Mkhize has finger on Robben Island’s pulse

2011-10-01 18:25

In his new show, Desperate First Ladies, satirist Pieter-Dirk Uys wrily sums up the recent and generally tragic narrative surrounding the World Heritage Site, the Robben Island Museum.

“What’s all this talk about nationalisation?” he asks.

“The government already owns the most profitable gold mine in the country. It’s called Robben Island. And they can’t even
run that.”

Sibongiseni Mkhize, recently-appointed chief executive of the Robben Island Museum, is aware of the island’s tarnished image.

Years of benign neglect, infighting, gross financial mismanagement and alleged corruption have earned the museum nothing but bad publicity and five qualified opinions from the Auditor-General – and so far no one has been criminally charged or held accountable.

“I will make sure action will be taken. I am very committed to good governance and at my age I am not prepared to make the kind of sacrifices of overlooking such things,” Mkhize says.

Bad publicity and increasingly negative experiences, including constant “mechanical” failures in the ferries, have led to some tourist guides in Cape Town advising overseas visitors to avoid the museum completely.

Mkhize recently told a meeting of the arts and culture committee that in 2009/10, about 300 000 people had visited the island and more than 10 000 school tours had been conducted. “Look, it wouldn’t have helped us to appoint a spindoctor to spin the story of the boats.

The best thing to do was attend to the problem and fix it,” said Mkhize.

His 10-month stint has already yielded encouraging results. In July, Ivan Meyer, MEC for Cultural Affairs and Sport for Western Cape, visited the island and proclaimed: “The Robben Island I am standing on today is a different one to the problem-riddled one of recent times”.

In 2005 the island risked being “delisted” as a United Nations’ heritage site but Unesco officials visited in March this year and declared that it was now compliant.Mkhize, who is former chief executive of the Market Theatre Foundation, is a trained historian and is highly regarded by former colleagues at the Msunduzi Museum (formerly the Voortrekker Museum) in KwaZulu-Natal.

He said he had been following developments at the Robben Island Museum over the past few years and knew “what I was getting into”.

Appointing a new 12-member council chaired by North West Premier Thandi Modise had “helped enormously” and had defined a “clarity of roles,” he said.
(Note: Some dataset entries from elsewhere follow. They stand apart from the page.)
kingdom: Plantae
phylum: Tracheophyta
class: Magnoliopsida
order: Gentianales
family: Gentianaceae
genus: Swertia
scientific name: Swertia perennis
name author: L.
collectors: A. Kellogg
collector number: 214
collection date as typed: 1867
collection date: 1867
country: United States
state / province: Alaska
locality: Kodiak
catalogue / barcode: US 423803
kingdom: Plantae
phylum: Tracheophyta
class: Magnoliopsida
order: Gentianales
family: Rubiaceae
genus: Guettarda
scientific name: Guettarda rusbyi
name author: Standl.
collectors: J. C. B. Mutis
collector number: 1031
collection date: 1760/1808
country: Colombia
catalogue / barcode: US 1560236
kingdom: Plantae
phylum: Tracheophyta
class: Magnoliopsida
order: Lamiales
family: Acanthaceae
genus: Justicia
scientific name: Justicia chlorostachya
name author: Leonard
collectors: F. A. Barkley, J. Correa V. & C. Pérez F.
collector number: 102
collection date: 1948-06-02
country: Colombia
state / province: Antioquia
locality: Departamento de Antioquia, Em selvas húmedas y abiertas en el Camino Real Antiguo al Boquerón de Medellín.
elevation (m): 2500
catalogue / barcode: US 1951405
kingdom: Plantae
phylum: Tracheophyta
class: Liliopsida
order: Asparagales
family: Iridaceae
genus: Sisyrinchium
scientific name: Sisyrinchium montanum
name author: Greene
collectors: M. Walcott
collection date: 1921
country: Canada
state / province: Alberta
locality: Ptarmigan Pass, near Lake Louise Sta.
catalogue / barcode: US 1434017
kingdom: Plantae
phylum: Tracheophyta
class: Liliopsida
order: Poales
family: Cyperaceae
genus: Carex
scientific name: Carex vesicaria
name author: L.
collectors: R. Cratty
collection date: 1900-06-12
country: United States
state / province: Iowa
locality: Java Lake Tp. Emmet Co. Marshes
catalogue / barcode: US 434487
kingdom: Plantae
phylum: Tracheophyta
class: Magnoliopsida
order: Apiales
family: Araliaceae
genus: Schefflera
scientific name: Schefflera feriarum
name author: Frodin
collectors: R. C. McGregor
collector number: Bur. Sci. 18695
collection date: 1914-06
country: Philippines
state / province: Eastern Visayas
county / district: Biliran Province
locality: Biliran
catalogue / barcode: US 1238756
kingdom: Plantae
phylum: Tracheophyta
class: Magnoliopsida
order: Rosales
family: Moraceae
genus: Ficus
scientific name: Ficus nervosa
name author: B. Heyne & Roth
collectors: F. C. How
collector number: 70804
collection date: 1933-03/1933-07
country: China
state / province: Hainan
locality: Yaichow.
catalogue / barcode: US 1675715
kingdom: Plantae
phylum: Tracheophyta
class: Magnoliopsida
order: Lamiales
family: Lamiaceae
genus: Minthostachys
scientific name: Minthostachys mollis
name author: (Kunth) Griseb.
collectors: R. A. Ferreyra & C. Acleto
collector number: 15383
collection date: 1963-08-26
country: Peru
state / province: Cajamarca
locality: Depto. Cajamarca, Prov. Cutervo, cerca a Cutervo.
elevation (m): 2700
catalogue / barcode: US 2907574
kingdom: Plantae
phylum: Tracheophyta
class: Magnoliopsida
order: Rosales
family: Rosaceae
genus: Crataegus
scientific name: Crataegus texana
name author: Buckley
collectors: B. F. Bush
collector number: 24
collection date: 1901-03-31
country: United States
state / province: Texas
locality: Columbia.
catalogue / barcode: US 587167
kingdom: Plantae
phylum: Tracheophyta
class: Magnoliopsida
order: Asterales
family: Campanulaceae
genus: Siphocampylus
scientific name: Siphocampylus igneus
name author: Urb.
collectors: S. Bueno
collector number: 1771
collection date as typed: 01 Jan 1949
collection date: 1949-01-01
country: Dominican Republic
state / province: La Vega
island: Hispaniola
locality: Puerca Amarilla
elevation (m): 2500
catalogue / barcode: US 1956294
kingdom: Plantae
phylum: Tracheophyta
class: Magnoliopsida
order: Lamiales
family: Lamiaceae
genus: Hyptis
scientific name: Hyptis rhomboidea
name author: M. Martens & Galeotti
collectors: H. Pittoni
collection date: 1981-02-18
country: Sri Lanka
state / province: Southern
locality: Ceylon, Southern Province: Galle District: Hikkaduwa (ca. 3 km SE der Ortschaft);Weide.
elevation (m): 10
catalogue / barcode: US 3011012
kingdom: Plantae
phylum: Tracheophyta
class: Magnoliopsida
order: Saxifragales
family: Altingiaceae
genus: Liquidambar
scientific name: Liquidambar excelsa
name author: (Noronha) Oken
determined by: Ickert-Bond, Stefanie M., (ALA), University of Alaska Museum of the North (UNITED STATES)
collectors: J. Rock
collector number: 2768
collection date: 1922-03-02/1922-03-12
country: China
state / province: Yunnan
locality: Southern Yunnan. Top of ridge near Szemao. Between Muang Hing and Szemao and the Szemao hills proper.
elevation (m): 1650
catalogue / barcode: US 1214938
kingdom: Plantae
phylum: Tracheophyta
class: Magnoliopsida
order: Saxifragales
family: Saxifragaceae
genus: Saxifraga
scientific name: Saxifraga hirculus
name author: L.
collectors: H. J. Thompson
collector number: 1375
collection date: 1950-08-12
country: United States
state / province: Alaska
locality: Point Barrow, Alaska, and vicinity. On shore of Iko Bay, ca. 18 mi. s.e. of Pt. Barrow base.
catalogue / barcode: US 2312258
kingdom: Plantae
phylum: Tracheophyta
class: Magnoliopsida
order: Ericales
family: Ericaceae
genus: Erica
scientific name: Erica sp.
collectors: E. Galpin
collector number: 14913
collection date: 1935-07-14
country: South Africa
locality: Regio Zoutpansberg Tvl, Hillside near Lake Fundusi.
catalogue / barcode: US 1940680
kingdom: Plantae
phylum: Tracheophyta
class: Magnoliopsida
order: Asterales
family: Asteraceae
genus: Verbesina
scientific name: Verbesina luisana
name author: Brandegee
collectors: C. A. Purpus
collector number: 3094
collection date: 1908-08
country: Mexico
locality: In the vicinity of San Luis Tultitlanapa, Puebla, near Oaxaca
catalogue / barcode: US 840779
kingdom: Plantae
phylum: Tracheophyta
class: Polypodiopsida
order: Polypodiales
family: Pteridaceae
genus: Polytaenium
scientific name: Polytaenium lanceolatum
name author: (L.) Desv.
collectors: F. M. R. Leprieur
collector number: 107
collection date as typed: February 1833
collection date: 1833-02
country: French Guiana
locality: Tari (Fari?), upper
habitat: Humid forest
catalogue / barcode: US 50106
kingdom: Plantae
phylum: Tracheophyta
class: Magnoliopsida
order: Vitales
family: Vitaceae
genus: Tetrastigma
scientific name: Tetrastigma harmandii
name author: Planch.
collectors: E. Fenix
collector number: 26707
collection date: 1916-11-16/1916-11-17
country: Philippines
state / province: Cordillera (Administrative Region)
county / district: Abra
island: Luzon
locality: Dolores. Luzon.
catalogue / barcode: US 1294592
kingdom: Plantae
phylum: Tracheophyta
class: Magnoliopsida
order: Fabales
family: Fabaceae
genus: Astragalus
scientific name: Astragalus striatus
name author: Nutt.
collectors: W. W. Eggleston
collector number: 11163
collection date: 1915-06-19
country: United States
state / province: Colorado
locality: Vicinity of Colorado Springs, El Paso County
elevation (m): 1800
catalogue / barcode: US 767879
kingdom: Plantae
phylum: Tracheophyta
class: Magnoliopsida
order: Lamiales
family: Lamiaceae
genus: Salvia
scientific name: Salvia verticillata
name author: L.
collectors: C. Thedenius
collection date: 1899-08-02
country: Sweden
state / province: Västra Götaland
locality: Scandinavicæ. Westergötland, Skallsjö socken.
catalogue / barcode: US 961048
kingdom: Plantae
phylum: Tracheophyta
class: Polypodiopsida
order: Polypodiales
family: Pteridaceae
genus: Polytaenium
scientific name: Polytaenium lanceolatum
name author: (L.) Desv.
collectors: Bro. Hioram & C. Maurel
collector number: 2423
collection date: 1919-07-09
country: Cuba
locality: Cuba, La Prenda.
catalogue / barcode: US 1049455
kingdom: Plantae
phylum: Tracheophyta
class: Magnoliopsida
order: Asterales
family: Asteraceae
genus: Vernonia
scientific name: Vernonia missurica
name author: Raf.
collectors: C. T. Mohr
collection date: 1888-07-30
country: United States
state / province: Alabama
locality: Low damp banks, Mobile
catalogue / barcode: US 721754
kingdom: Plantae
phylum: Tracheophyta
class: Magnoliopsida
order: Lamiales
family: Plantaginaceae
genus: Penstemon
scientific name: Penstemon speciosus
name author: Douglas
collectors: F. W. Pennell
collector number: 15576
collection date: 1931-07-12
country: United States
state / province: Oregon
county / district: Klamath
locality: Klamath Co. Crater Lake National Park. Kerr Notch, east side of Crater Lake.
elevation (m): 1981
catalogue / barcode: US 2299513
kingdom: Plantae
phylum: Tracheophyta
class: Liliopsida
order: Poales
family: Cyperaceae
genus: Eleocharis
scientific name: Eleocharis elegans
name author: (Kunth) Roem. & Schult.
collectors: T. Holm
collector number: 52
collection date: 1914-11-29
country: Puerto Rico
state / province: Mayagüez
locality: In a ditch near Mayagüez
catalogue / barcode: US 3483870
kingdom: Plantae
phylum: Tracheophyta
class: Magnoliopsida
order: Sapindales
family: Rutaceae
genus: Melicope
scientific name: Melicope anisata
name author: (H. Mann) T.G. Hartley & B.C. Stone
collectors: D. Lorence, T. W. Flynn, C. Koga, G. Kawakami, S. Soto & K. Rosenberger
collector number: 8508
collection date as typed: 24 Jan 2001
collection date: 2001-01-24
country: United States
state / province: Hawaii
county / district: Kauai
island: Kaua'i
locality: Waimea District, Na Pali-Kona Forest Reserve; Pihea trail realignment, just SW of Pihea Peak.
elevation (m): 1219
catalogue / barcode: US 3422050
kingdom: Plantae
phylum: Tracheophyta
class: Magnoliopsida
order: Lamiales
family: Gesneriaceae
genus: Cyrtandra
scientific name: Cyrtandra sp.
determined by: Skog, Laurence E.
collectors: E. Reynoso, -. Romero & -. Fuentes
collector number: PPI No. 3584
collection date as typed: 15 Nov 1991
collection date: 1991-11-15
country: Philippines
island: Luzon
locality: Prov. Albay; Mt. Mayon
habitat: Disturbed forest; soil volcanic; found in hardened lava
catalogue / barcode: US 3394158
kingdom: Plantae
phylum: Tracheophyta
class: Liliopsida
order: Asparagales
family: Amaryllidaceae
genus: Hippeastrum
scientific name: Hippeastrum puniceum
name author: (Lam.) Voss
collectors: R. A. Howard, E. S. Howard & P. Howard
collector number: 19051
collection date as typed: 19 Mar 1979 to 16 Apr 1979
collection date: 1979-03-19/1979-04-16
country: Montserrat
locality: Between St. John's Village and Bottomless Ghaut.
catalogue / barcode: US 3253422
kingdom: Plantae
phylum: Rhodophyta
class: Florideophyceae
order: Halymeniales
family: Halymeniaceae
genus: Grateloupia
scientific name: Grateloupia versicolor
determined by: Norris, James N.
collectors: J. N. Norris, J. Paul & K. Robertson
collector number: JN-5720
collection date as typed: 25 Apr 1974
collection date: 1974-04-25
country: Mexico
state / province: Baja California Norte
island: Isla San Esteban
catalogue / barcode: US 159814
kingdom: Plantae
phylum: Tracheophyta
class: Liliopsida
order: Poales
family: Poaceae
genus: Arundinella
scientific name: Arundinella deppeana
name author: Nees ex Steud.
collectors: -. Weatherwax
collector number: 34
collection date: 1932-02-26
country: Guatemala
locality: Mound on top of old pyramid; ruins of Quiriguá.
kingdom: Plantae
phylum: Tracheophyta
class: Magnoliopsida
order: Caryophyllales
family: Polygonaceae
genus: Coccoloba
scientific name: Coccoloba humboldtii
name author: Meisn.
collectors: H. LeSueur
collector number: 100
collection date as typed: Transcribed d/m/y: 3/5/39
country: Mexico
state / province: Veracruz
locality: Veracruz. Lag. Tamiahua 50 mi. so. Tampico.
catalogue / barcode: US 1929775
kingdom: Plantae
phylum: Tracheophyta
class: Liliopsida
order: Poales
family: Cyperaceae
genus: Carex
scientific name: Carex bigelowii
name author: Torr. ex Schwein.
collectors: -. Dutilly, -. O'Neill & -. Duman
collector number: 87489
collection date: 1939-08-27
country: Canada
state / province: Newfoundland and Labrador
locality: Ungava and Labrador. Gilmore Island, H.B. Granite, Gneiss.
Mkhize immediately addressed ferry problems, appointing an operations manager in December and a chief financial officer in January.“Since doing that we have seen a huge difference,” he says“If something breaks, we fix it immediately. We have not missed a single boat day apart from the day US First Lady Michelle Obama visited when the weather was bad.”

Other key appointments have been a senior human resources manager, a company secretary who will also provide legal advice and an environmental manager who will deal with the island’s fauna and flora.

Mkhize acknowledges that the Robben Island Museum needs a new business model that might involve private and public partnerships for funding and other functions such as marketing.

The museum gets about 40% of its revenue from the govern-ment and the rest comes from ticket sales, conferences and fundraising.

“But we can’t expect to raise funds when the institution’s books are not in order,” says Mkhize.

“I want to contribute not just to saving this institution but also to growing it to a level ... of excellence,” he says.

“We are supposed to be at the forefront and I think we have lost that position.”